Ketika Customer Service menyatakan adanya penumpukan kWh yang tak terhitung sejak November 2019 pun Antie tak begitu saja percaya.
“Sejak PSBB dari bulan Maret mereka emang enggak menurunkan petugas, jadi memang direkap 3 bulan. Ya oke lah kalau misal alasan PSBB, tapi masa sampai 2 juta lebih? Padahal selama WFH juga aku di rumah mamaku, jarang di rumah sendiri. Terus mereka juga yang bilang ada penumpukan kWh-nya dari November 2019,” kata Antie.
“Saat saya bilang, saya enggak mau bayar kalau gitu, malah ditegasin sama CS kalau begitu PLN berhak melakukan pemutusan. Jujur saya saat itu emang udah emosi banget,” imbuhnya.
Akhirnya pada Sabtu (30/5), Antie memutuskan datang langsung ke kantor PLN area Ciputat. “Ternyata cuma diterima oleh satpam di depan Gerbang. Saya diminta menuliskan keluhan dan nomor telepon untuk dihubungi pihak PLN. Alasan mereka kantor tidak beroperasi sampai tanggal 2 Juni,” ucapnya.
Ia melihat semua orang yang datang ke kantor PLN area Ciputat diminta melakukan hal yang sama dan langsung pulang. “Saya enggak mau. Saya sudah lihat tumpukan kertas yang berisi semua keluhan pelanggan yang saya yakini belum tentu semua diproses. Saya ngotot di situ minta dipertemukan sama pegawai PLN yang ada. Sampai akhirnya satpam masuk ke kantornya cukup lama, dan enggak lama ada petugas yang menelpon. Saya omongin semua sama seperti yang udah saya bilang ke CS,” Antie menerangkan.
Hasilnya sama, berdasarkan data, ada penumpukan kWh karena lagi-lagi alasannya petugas yang tak bisa mengecek langsung dan hanya foto dari luar. “Saya marah karena saya bilang kalau petugas kalian yang bermasalah, sementara di rumah saya selalu ada orang, kenapa pelanggan yang dibuat susah,” tegasnya.

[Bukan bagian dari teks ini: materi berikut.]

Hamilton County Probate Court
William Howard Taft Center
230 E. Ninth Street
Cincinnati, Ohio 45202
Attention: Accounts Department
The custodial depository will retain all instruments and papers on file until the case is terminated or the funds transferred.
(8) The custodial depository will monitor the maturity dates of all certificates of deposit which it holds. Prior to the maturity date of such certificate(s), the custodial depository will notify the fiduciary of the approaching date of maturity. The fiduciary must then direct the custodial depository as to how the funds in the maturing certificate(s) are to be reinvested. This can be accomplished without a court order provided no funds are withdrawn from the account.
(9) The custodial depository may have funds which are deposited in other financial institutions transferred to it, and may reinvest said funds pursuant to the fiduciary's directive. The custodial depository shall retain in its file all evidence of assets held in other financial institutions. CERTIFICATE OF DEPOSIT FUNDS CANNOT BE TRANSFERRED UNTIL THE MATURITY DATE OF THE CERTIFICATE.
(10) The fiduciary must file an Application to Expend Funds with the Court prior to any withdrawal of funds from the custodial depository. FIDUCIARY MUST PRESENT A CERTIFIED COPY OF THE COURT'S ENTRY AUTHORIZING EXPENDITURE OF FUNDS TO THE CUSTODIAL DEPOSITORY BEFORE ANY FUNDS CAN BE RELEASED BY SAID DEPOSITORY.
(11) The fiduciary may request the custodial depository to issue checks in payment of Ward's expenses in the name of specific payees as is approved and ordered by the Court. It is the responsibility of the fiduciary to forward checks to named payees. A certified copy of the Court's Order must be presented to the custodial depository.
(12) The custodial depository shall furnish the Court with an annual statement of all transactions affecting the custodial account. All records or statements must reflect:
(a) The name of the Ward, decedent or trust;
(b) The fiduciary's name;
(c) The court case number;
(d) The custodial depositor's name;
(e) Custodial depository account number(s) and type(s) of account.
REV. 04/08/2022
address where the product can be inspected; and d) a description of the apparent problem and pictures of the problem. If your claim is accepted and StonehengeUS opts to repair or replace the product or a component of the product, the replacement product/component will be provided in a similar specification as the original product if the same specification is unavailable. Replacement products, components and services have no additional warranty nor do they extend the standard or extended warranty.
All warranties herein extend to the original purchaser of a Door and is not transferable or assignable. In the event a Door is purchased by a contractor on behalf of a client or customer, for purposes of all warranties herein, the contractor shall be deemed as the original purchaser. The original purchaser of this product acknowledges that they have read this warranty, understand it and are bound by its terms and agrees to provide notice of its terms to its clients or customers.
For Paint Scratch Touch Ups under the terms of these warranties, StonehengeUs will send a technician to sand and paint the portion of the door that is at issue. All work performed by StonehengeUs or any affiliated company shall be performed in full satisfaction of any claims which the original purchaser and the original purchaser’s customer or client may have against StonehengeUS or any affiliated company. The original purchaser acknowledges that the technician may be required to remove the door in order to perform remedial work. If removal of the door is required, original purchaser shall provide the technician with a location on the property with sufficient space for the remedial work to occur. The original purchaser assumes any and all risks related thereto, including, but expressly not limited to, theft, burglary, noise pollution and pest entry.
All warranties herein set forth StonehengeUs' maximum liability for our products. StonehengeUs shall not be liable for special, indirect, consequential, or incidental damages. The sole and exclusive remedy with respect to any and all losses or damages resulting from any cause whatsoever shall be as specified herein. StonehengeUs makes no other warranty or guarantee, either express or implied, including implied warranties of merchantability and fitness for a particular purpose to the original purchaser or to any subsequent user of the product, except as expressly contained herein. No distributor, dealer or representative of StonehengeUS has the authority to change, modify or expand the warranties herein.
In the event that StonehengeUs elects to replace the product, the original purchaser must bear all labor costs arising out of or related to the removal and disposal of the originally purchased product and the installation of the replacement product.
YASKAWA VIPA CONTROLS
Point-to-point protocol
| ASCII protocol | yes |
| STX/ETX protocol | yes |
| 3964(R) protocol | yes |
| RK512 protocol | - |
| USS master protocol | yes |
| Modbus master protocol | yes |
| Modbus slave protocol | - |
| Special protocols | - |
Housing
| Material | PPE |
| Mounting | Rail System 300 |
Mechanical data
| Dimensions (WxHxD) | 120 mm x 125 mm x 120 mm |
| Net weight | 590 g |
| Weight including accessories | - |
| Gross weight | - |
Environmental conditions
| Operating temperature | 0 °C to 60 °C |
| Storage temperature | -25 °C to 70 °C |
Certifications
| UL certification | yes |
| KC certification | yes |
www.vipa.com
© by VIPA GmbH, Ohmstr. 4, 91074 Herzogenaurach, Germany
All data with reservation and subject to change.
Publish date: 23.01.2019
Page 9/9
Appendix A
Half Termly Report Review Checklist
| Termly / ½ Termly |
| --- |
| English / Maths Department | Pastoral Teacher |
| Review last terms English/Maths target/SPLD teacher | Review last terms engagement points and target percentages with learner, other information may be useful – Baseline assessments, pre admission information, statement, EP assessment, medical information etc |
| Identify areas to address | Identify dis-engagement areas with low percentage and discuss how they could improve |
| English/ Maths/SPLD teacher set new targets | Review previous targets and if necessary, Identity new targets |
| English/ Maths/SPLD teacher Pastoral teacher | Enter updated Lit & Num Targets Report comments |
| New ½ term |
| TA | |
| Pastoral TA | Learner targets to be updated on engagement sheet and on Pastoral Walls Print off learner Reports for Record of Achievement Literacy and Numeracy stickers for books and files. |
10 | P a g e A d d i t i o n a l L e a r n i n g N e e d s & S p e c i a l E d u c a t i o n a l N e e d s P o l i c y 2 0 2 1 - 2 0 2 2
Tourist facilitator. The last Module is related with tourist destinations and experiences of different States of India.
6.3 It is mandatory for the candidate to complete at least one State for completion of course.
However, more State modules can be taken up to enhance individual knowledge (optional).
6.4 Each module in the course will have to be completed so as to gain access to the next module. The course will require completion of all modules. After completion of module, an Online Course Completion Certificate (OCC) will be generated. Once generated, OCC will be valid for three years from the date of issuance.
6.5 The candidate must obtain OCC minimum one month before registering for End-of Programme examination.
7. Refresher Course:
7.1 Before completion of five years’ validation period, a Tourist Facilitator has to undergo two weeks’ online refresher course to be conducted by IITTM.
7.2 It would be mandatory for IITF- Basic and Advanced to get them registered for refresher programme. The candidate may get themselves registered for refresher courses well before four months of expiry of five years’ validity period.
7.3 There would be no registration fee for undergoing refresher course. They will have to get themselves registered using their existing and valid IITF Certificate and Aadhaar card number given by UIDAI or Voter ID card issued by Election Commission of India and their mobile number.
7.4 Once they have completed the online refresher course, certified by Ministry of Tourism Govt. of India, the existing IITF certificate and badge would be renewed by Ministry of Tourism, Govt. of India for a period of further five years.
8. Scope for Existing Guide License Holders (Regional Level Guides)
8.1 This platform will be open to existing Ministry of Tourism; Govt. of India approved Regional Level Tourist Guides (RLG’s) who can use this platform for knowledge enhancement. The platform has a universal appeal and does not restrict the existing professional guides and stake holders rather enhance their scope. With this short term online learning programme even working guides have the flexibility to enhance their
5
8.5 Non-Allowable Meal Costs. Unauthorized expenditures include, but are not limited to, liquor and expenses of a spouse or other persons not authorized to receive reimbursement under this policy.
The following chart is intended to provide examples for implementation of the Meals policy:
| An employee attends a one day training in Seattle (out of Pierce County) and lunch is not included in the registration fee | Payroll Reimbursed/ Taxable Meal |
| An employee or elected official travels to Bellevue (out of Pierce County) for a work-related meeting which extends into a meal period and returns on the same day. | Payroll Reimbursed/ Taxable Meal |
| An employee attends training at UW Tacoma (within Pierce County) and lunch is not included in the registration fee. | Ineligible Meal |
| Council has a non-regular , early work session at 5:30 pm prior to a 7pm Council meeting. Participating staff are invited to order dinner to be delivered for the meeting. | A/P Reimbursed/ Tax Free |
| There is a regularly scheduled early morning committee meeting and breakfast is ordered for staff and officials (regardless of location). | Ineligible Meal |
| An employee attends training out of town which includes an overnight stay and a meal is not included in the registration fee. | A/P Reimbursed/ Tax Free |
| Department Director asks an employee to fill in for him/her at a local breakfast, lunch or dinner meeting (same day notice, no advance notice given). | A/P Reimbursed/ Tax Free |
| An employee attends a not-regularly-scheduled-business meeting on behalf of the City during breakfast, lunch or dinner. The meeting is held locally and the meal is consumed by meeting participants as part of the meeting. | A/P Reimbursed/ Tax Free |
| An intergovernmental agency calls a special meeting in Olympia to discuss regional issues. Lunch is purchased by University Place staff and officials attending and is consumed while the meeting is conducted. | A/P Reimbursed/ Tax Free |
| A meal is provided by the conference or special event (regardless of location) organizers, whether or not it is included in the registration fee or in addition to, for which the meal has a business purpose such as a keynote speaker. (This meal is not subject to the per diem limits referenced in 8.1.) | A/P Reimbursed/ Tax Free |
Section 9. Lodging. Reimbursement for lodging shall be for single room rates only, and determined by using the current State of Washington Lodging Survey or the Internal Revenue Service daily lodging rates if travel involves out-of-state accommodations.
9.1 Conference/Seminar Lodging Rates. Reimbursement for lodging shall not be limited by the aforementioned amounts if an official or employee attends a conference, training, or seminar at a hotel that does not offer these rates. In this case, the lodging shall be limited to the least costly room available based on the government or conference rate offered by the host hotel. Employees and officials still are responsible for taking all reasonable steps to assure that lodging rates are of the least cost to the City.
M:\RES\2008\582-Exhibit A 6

Antie melanjutkan, PLN hanya menawarkan solusi untuk dicicil. Bulan ini berapa yang sanggup dibayarnya, sisanya dibagi 12 bulan. “Intinya saya tetap suruh bayar untuk kesalahan yang tidak saya lakukan. Padahal setiap bulan saya bayar sesuai tagihan dari mereka selama ini,” tutupnya. (*)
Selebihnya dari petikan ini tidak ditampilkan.